Android Malware Targeting User Data Continues to Proliferate in Market
As Android market share continues to grow, malware developers are increasingly targeting the platform, according to security researchers.
While the total volume of mobile malware and malware specifically targeting Android remains very small in comparison to malware targeting the Windows platform, recent reports found the numbers are growing, and will likely continue in 2012.
Malware targeting Android devices jumped nearly 37 percent since last quarter, McAfee Labs reported in its third-quarter Threats Report released Nov. 21. The findings concur with an earlier report by Juniper Networks' Global Threat Center, which reported in its Malicious Mobile Threats Report released Nov. 15 that there was a 472 percent increase in Android malware samples detected by Nov. 10, compared with what had been detected in July.
October and November have seen the "fastest growth in Android malware discovery," according to the Juniper Global Threat Center report. Malware samples identified in September increased 28 percent over known samples, and there was another 110 percent increase in October over what was detected in the previous month. The biggest surge was between October and November, contributing to the overall 400 percent growth, a Juniper spokesperson told eWEEK.

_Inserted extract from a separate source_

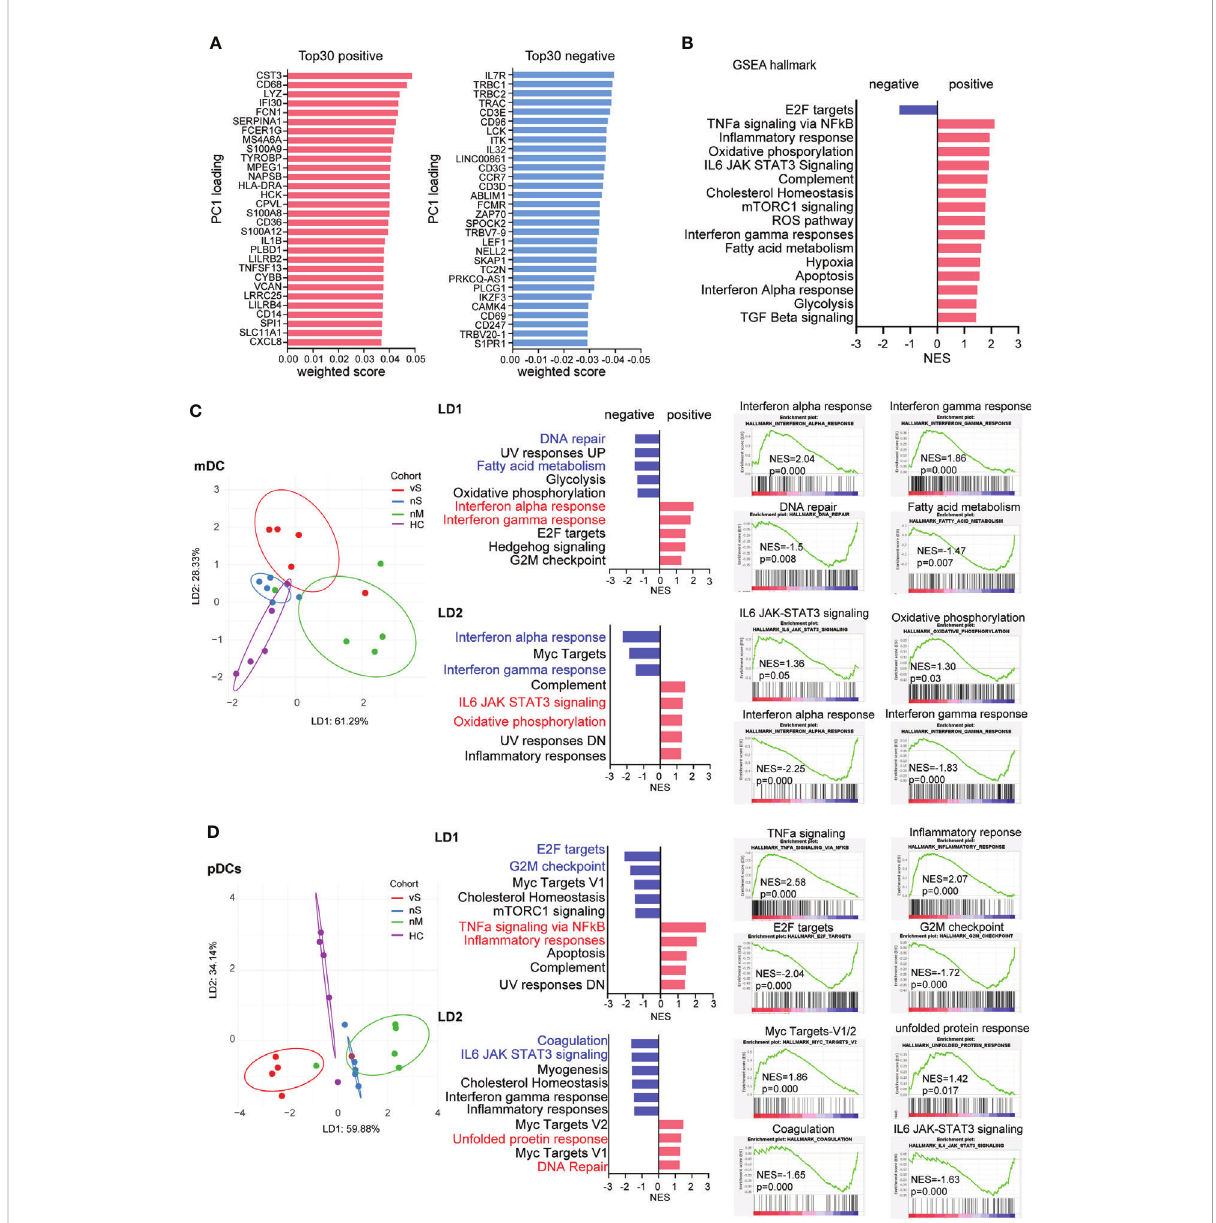
FIGURE 3 mDCs and pDCs can distinguish COVID-19 patients with different disease severity (A) . Top 30 weighted scores for positive (red) and negative (blue) PC1 loading. (B) gene set enrichment analysis (GSEA) by using hallmark gene sets, normalized enrichment scores are plotted (FDR p<0.05), and Red bars show the enrichment signatures for a positive weighted score, and bars re fl ect negative score. (C) Linear discriminant analysis on mDCs was used to separate HD (purple), nM (green), nS (blue), and vS (red) groups. Hallmark gene sets were used for GSEA, and the fi ve signatures with strongest enrichment (red) or de-enrichment (blue) are shown. Enrichment plots for the top 2 signatures are shown individually. (D) Linear discriminant analysis on pDCs was used to separate HD (purple), nM (green), nS (blue), and vS (red) groups. Hallmark gene sets were used for GSEA, and the fi ve signatures with strongest enrichment (red) or de-enrichment (blue) are shown. Enrichment plots for the top 2 signatures are shown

It's not just the volume of malware that worries Juniper researchers, but the fact that the examples are becoming more sophisticated. Only some of the malware detected in the spring had the capability to exploit vulnerabilities in the platform to gain root access on the device. "Today, just about every piece of malware that is released contains this capability," the researchers concluded on the Global Threat Center blog.
Malware developers just need a developer account, pay $25 and post malicious applications on the Android Market, Juniper researchers wrote. Since the first group of apps infected with the DroidDream malware family was removed from the Android Market, there has been a surge of other malicious apps, Juniper said.
Juniper also said a little over half, or 55 percent, of Android malware is disguised as spyware, while 44 percent use an SMS Trojan to send text messages to prime-rate numbers to rack up expensive charges on a user's cell phone bill.
Security firm Mocana released the Device Confidence Index last week, which found that 47 percent feel their mobile devices are not secure when it comes to storing sensitive information. The distrust extends to both iOS and Android, with only 26 percent and 19 percent saying they feel positive about their respective platform's ability to protect personal data.
"The majority of those expressing an opinion didn't trust Apple's iOS to be secure, and Google's Android platform and RIM's BlackBerry fared still worse," Mocana wrote in the report.
These studies don't appear to have convinced Chris DiBona, an open-source program manager at Google. In a Nov. 16 post on Google+, DiBona accused security companies of "playing" on fears to sell security software for mobile platforms. He dismissed existing Android threats as "little things" that didn't cause much damage thanks to the protections built into the platform.
"They are charlatans and scammers. If you work for a company selling virus protection for Android, RIM or IOS, you should be ashamed of yourself," DiBona wrote.